A década de 80 foi pródiga em reinterpretações adultas e negras dos personagens que, durante muitas décadas, foram geralmente alvo de aventuras relativamente leves, se não tanto no conteúdo, pelo menos na forma - claro que com excepções, uma delas sendo mesmo o Homem-Aranha, que teve sempre uma forte carga trágica associada ao personagem. Aliás, a morte de uma das suas namoradas na década de 70 marca, para muitos, o fim de uma era mais inocente na BD americana. Mas adiante. Com obras como The Dark Knight Returns e Watchmen na DC Comics a transformar para sempre a mitologia dos super-heróis, a Marvel não quis ficar para trás e, numa combinação de factores, consegue atrair um dos mais adultos e complexos escritores, J. M. DeMatteis (curiosamente também o autor da BD cómica com a Liga da Justiça, também desta época), que teceu uma das mais emblemáticas e memoráveis histórias do Homem-Aranha.
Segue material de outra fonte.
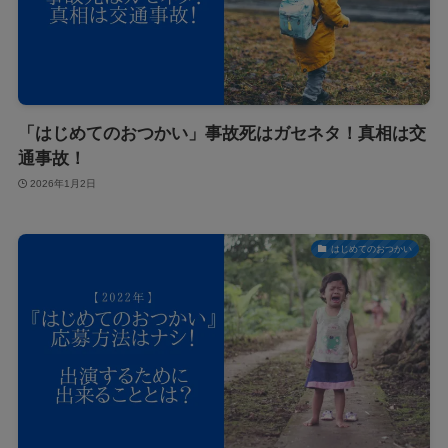
「はじめてのおつかい」事故死はガセネタ！真相は交
通事故！
2026年1月2日
はじめてのおつかい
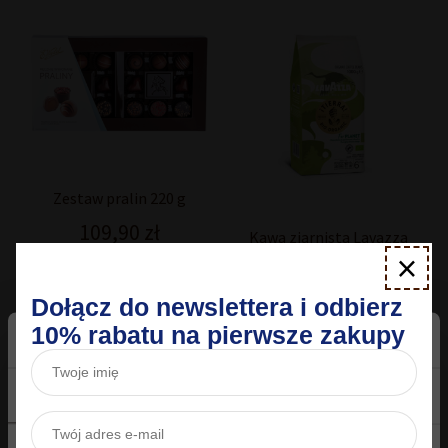
Zestaw pralin 220 g
109,90
zł
Kawa ziarnista Lavazza
×
¡Tierra! Bio-Organic for
Planet 1 kg
Dołącz do newslettera i odbierz
139,90
zł
10% rabatu na pierwsze zakupy
Dodaj do koszyka
Dodaj do koszyka
Zgoda
Szczegóły
O plikach cookies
A abordagem de DeMatteis é tudo. A escrita dá um salto quântico em complexidade e qualidade, como muito pouca vezes tinha acontecido até então em outras BD e nunca nas do Homem-Aranha.   A abordagem poética na escrita, os diálogos psicologicamente reveladores, a análise profunda das motivações dos personagens, são aproveitados ao máximo pelo trabalho do escritor, que esculpe tridimensionalidade  em criações que, até então, pouco mais eram que clichés. Falo especialmente dos vilões da história, Kraven e Vermin, mas também do protagonista, Peter Parker (obviamente que o Homem-Aranha não era um cliché, nem tampouco mal desenvolvido). Imagine-se a pedra no charco no universo mainstream do Homem-Aranha que terá sido este A Última Caçada de Kraven. Aliás, não se imagine, leia-se. Porque este é daquelas BD que vale muito a pena ter.